The result was a GAAP loss per share of 45 cents and a non-GAAP loss per share of 66 cents.

VSLR stock declined 22.5% following the announcement, and shares continued to drop until bottoming out near $8 in mid-December. Since then, Vivint Solar has essentially remained flat as management has done little to repair damaged investor confidence.

At the conclusion of the Q3 earnings report, VSLR provided limited guidance for Q4; management guided for total revenue between $5.5 million-$6.5 million and total operating expenses between $47 million-$51 million. Fourth-quarter revenue is expected to be down quarter-over-quarter due to weather-related delays impacting installation jobs.

What to Expect from Vivint Solar in Q4

The analyst consensus regarding Vivint Solar earnings is $6 million total revenue, a loss of 37 cents per share for the quarter and a loss of 81 cents for the full year. Looking forward, the consensus for next year’s earnings is a loss of $2.56 per share.

However, it’s interesting to note that the average short-term target price is $17 per share. For a company that has tanked nearly 50% in the five months since its IPO, and whose management has already guided for even less revenue than last quarter, what would it take for Vivint Solar to jump to $17?

Unless VSLR management devises an outstandingly successful plan for increasing revenue and reducing expenses, it’s unlikely Vivint Solar stock will touch $17 any time soon. Also, considering competition in the residential and business-to-business solar arena, particularly from industry leader SolarCity Corp (NASDAQ:SCTY), Vivint Solar has a challenging road ahead.

How Bright is the Future for VSLR?

Since the VSLR IPO on Oct. 1, shares are down 49.28% to $8.13. Over the same five-month period, SCTY shares are only down 11% to $50.26. With a market cap of $4.9 billion, SolarCity dwarfs Vivint Solar’s $857 million market cap. However, in an interview with CNBC, Vivint Solar CEO Greg Butterfield stated that he does not view SCTY as a competitor, but instead views traditional utility companies as VSLR’s primary competition.

Further, Butterfield went on to explain that, while SCTY is No. 1 in market share in California, VSLR is No. 2, but on the east coast in New York, New Jersey, and Massachussets, Vivint Solar is on top.

Seasonality in the northeastern part of the country should not have a significant impact on revenue and new sales figures, according to Butterfield, and in fact the company’s Q4 guidance was intentionally on the conservative side. He also added that VSLR is the country’s second-largest solar company with a 15% market share, and he fully expects this figure to increase due to the market being significantly underpenetrated.

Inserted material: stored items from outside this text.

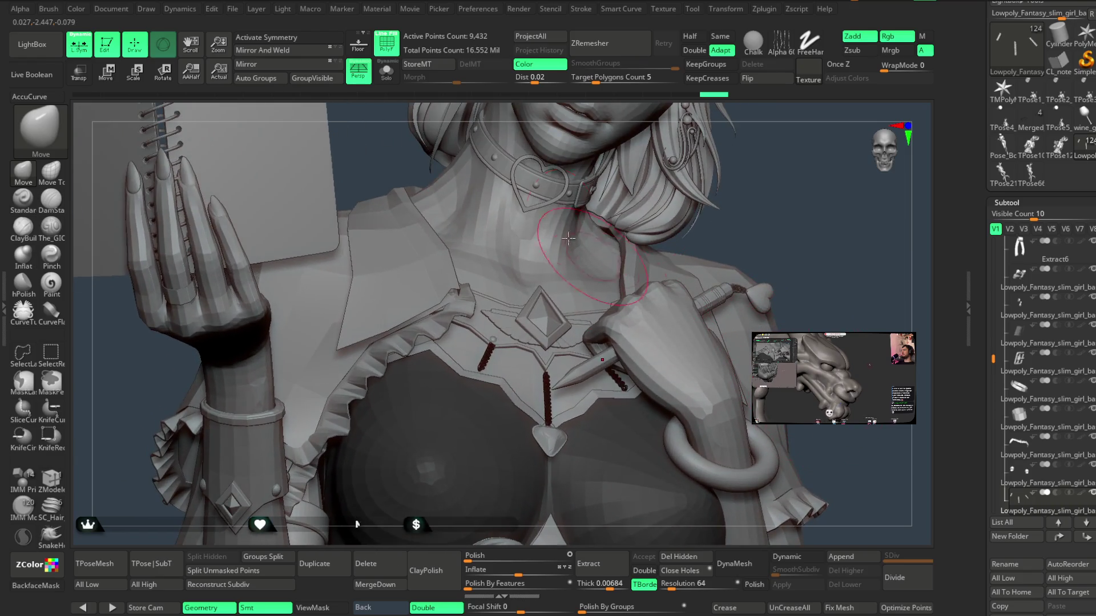
- Turn PolyFrame off and click the 244-point cape piece extract1_copy2_1 to select it
left_click(386, 43)
mouse_move(799, 365)
right_mouse_down()
mouse_move(792, 267)
mouse_move(765, 306)
mouse_move(767, 279)
mouse_move(776, 289)
mouse_move(762, 308)
mouse_move(763, 294)
mouse_move(763, 318)
mouse_move(789, 259)
mouse_move(783, 286)
mouse_move(795, 298)
mouse_move(778, 306)
mouse_move(796, 271)
right_mouse_up()
key("space")
mouse_move(797, 274)
left_mouse_down()
mouse_move(785, 286)
mouse_move(786, 269)
mouse_move(766, 272)
mouse_move(803, 274)
mouse_move(768, 289)
mouse_move(787, 303)
mouse_move(689, 308)
left_mouse_up()
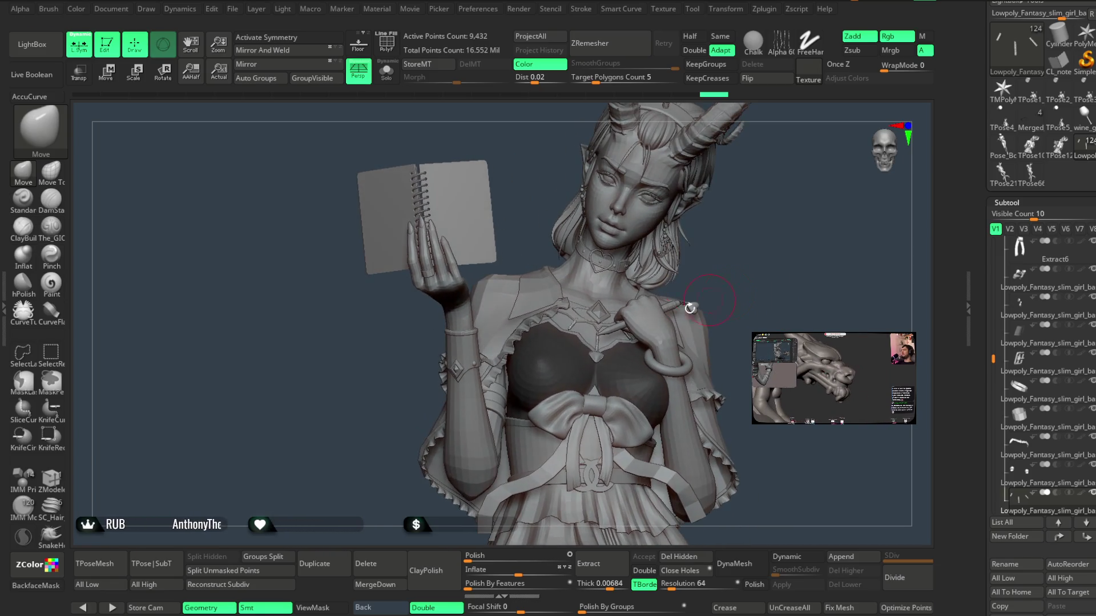
left_click(498, 331, "alt")
left_click_drag(707, 268, 728, 252)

However, with the recent influx of $300 million to SCTY, compliments of tech behemoth Google Inc (NASDAQ:GOOGL, NASDAQ:GOOG), to help finance 25,000 new residential solar installations, Vivint Solar is likely to find itself struggling against the Goliath that is SolarCity, especially now that GOOG is on board.

Additionally, VSLR has made some rather dramatic changes to its product lineup, scrapping the popular SunEye line, and has engaged in active recruitment of new employees to facilitate further expansion into northern California. Despite Butterfield declaring that SCTY is not his competitor, it will be interesting to see how things play out over the next year, as VSLR attempts to expand into SCTY’s home turf.

Final Thoughts

VSLR has a number of potential long-term revenue streams in the form of leases and service contracts to residential homeowners, so the focus will be on maximizing return and boosting sales.

Expect Vivint Solar earnings to be comfortably within the analyst consensus and management’s guidance. More importantly than VSLR’s Q4 losses will be guidance for 2015 and beyond.